Codon optimality in cancer

Abstract

A key characteristic of cancer cells is their increased proliferative capacity, which requires elevated levels of protein synthesis. The process of protein synthesis involves the translation of codons within the mRNA coding sequence into a string of amino acids to form a polypeptide chain. As most amino acids are encoded by multiple codons, the nucleotide sequence of a coding region can vary dramatically without altering the polypeptide sequence of the encoded protein. Although mutations that do not alter the final amino acid sequence are often thought of as silent/synonymous, these can still have dramatic effects on protein output. Because each codon has a distinct translation elongation rate and can differentially impact mRNA stability, each codon has a different degree of 'optimality' for protein synthesis. Recent data demonstrates that the codon preference of a transcriptome matches the abundance of tRNAs within the cell and that this supply and demand between tRNAs and mRNAs varies between different cell types. The largest observed distinction is between mRNAs encoding proteins associated with proliferation or differentiation. Nevertheless, precisely how codon optimality and tRNA expression levels regulate cell fate decisions and their role in malignancy is not fully understood. This review describes the current mechanistic understanding on codon optimality, its role in malignancy and discusses the potential to target codon optimality therapeutically in the context of cancer.
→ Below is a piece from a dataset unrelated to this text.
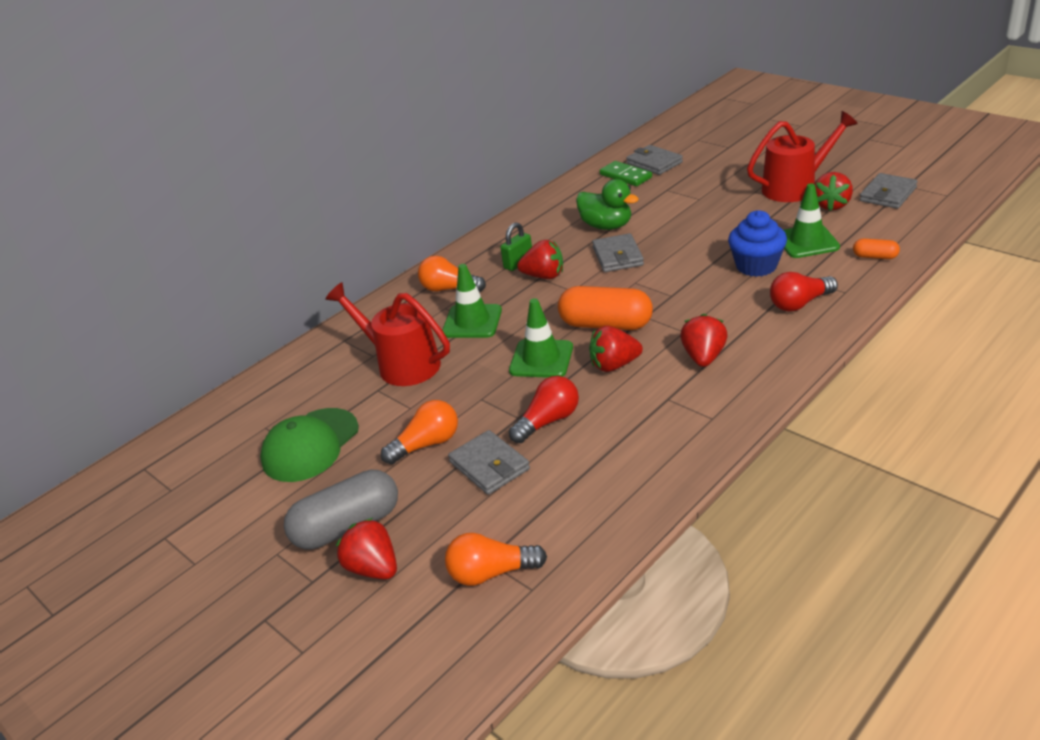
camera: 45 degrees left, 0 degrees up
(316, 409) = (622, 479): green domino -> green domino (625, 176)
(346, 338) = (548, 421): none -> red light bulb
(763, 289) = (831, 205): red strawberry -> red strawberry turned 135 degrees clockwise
Fig. 1. Determinants of codon optimality.

A The availability of tRNAs is a combination of their supply determined by tRNA gene expression and aminoacylation of the tRNAs, and the demand within the expressed transcriptome for each tRNA. B tRNA availability combined with the efficiency of the base-pairing between a given codon and anticodon provides a measure of the optimality of a given codon in a particular cellular context. There are some C-ending codons that require A-to-I modification of the anticodon to be decoded. C Tables depict the types of anticodon:codon base pairing that can decode each codon by either cognate, wobble or inosine interactions. Anticodons are in black and are written 3ʹ to 5ʹ. Codons are coloured according to the 3rd nucleotide position and are written 5ʹ to 3ʹ. “>” is used to indicate differences in efficiencies of decoding of inosine containing anticodons with codons that it can base-pair.

Fig. 2. Consequences of codon optimality differences.
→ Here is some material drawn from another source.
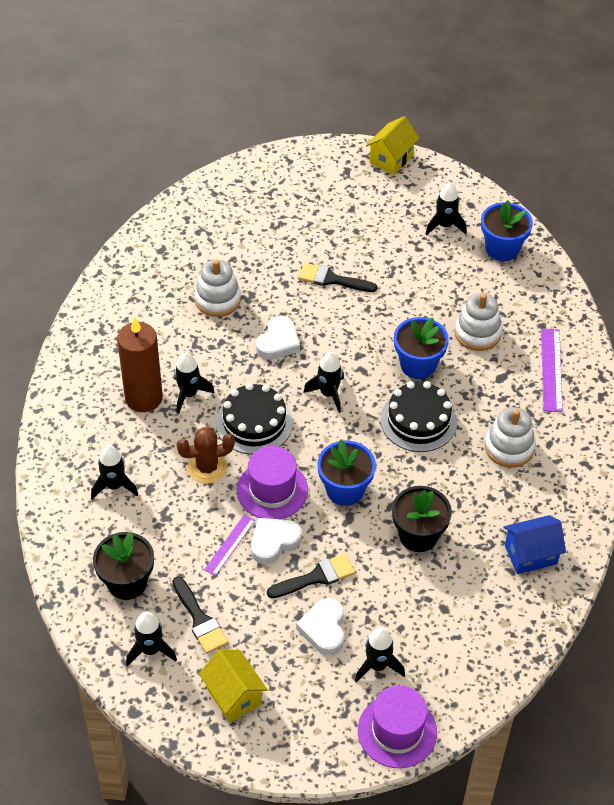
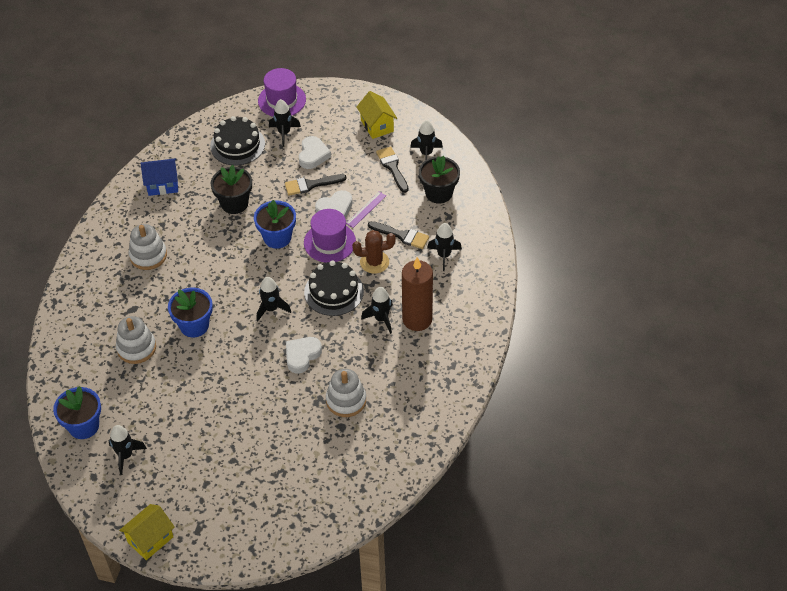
camera: 170 degrees left, 0 degrees up
(332, 279) = (243, 410): black brush -> black brush (402, 235)
(418, 420) = (208, 281): black cake -> black cake (237, 145)
(551, 369) = (90, 311): purple ruler -> none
A Elongation rates are greater at optimal codons, leading to increased protein synthesis rates. B Stretches of non-optimal codons can lead to a pile-up of paused ribosomes which can trigger recruitment of mRNA decay factors. C Short stretches of non-optimal codons can also act to slow translation elongation rates in specific regions to provide time for correct protein folding co-translationally.

Fig. 3. Codon usage differences in proliferation.

Synonymous codon usage preferences for mRNAs associated with the GO term: “pattern specification” and ‘mitotic cell cycle’ for mouse (245 and 653 mRNAs respectively) and human (418 and 900 mRNAs respectively). Conducted in a similar manner to Gingold et al. 2014, but with the most recent gene ontology annotation obtained using the R package GO.db. Colours indicate the nucleotide at the 3rd position of the codon and the single letter code is used to indicate the corresponding amino acids.

Fig. 4. tRNA changes in proliferation.

There are several models proposed as to how the translational upregulation of mRNAs preferentially expressed in proliferation occurs. These include a specific increase in the tRNAs that decode A/U-ending codons, a global increase in tRNA expression to overcome limiting elongation rates at non-optimal codons and increased mcm⁵s² U34 modification at the wobble position to increase the elongation rates at specific A-ending codons: CAA, AAA, GAA.